Gov. Kathleen Blanco said the military presence helped calm a jittery city.
“We are seeing a show of force. It’s putting confidence back in our hearts and in the minds of our people,” Blanco said. “We’re going to make it through.”
Guard members carrying rifles also arrived at the Louisiana Superdome, where bedraggled people – many of them trapped there since the weekend – stretched around the perimeter of the building. Lt. Gen. Steven Blum, commander of the National Guard, said 7,000 Guard members would be in the city by today.
All the victims in the Superdome were supposed to have been evacuated by dawn today, but shortly after midnight, the buses stopped rolling without explanation. Between 2,000 and 5,000 people still in the stadium could be there until Sunday, according to the Texas Air National Guard.

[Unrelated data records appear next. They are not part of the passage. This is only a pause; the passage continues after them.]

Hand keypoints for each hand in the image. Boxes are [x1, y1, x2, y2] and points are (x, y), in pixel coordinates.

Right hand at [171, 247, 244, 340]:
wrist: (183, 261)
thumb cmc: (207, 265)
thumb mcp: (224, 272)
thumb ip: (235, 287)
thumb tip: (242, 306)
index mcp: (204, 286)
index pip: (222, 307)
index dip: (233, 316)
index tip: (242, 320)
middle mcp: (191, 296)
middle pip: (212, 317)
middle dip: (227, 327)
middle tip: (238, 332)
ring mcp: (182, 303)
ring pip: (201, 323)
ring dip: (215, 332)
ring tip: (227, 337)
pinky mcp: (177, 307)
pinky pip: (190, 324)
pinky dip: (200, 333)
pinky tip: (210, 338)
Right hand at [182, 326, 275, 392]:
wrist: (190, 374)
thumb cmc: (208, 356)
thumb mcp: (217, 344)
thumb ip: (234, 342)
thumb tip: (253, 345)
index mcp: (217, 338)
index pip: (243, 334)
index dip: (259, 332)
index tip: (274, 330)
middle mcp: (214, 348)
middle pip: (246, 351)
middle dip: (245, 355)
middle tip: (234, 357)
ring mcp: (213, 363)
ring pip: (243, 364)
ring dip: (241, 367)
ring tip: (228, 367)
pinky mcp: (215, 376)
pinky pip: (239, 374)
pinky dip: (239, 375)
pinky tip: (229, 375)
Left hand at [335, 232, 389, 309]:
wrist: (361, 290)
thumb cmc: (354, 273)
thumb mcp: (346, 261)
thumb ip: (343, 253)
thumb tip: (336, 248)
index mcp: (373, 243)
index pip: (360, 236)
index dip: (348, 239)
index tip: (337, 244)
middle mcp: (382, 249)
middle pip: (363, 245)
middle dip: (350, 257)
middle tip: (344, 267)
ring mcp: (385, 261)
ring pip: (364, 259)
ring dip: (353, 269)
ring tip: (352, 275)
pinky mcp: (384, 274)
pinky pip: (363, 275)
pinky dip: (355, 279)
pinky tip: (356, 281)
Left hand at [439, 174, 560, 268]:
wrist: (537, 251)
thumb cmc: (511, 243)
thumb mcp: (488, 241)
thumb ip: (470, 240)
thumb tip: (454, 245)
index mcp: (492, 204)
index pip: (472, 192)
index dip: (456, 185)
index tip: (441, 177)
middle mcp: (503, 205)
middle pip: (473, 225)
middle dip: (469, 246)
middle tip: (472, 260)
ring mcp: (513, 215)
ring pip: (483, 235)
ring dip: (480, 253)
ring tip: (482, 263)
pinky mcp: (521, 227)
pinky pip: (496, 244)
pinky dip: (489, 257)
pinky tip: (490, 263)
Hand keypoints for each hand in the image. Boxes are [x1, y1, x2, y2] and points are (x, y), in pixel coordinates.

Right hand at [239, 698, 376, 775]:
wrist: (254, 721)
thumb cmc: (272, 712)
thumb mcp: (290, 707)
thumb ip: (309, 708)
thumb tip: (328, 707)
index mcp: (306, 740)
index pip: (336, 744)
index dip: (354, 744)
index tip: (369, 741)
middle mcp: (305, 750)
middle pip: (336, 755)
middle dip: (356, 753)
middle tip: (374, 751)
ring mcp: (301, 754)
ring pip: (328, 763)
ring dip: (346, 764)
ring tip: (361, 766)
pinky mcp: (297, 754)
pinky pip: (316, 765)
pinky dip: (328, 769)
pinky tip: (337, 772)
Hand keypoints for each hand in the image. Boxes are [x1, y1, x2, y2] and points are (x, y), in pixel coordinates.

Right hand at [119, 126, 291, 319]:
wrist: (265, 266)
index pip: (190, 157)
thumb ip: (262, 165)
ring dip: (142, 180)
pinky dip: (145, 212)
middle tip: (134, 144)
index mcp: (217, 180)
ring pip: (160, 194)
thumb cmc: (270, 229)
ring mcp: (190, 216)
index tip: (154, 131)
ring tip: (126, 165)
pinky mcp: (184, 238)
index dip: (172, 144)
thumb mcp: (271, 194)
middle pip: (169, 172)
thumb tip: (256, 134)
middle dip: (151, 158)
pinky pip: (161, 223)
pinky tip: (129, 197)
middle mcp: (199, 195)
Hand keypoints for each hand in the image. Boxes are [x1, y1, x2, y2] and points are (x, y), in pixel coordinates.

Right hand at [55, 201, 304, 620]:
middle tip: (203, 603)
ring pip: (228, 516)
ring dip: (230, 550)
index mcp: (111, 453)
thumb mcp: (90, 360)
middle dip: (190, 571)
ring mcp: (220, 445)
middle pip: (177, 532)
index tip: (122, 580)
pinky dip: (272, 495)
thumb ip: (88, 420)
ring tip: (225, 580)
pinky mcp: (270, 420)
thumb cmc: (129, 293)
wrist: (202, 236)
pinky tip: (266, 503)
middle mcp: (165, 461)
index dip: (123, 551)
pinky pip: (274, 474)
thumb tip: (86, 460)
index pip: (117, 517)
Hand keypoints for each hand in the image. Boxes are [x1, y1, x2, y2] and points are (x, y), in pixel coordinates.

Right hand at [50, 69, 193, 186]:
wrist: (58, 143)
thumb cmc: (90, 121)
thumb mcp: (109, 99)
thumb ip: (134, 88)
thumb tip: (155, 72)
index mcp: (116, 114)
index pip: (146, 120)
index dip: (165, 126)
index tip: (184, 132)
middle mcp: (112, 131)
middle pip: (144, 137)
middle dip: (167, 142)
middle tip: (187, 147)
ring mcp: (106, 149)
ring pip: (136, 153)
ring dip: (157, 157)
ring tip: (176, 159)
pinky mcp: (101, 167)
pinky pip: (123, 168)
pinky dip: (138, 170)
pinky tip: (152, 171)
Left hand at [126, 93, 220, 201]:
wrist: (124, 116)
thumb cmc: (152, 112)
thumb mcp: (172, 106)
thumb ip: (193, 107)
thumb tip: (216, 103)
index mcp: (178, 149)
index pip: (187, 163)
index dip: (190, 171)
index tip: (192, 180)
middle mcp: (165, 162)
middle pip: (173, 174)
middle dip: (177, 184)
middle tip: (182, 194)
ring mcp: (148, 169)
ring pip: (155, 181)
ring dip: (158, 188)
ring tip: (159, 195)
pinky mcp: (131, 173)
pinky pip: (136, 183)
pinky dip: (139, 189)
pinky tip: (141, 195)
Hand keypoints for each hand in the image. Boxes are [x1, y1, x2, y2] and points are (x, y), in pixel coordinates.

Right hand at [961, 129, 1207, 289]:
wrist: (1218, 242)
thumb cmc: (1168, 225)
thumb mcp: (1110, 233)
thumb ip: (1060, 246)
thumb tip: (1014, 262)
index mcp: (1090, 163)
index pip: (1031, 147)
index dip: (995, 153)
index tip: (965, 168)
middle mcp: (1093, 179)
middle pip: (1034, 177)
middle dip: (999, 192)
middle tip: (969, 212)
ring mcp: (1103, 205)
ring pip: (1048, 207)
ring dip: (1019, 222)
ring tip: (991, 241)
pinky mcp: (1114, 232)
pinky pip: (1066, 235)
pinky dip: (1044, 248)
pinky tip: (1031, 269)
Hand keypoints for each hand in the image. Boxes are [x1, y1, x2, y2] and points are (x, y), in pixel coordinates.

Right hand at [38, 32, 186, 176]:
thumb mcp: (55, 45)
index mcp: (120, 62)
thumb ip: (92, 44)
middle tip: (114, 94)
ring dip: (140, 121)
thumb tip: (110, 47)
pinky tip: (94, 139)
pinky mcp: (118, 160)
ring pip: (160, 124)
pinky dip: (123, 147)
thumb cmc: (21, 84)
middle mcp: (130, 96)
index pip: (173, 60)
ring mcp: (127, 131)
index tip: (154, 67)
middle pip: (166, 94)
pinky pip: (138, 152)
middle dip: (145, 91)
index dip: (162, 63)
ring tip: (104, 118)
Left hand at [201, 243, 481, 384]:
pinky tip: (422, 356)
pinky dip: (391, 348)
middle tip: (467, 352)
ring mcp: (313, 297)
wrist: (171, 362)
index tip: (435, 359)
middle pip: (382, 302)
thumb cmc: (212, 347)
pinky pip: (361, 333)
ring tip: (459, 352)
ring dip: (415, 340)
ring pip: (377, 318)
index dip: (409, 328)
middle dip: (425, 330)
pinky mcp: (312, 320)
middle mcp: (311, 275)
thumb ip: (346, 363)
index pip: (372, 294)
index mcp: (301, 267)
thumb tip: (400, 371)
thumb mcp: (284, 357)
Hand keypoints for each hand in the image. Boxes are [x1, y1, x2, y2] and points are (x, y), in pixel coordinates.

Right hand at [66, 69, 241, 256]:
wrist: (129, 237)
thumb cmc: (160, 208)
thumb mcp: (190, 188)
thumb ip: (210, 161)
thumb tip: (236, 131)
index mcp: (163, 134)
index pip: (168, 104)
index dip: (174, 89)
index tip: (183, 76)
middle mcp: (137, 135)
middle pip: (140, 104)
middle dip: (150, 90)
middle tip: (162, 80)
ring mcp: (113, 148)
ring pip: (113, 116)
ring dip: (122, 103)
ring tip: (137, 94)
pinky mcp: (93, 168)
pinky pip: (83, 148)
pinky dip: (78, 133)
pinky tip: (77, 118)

Within minutes of the soldiers’ arrival at the convention center, they set up six food and water lines. The crowd was for the most part orderly and grateful.
Diane Sylvester, 49, was the first person through the line. “Something is better than nothing,” she said of her two bottles of water and pork rib meal. “I feel great to see the military here. I know I’m saved.”
With Houston’s Astrodome already full with 15,000 storm refugees, that city opened two more centers to accommodate an additional 10,000. Dallas and San Antonio also had agreed to take refugees.
One group of Katrina’s victims lurched from one tragedy to another: A bus carrying evacuees from the Superdome overturned on a Louisiana highway, killing at least one person and injuring many others.
At the broken levee along Lake Pontchartrain that swamped nearly 80 percent of New Orleans, helicopters dropped 3,000-pound sandbags into the breach and pilings were being pounded into place to seal off the waters. Engineers also were developing a plan to create new breaches in the levees so that a combination of gravity and pumping and would drain the water out of the city, a process that could take weeks.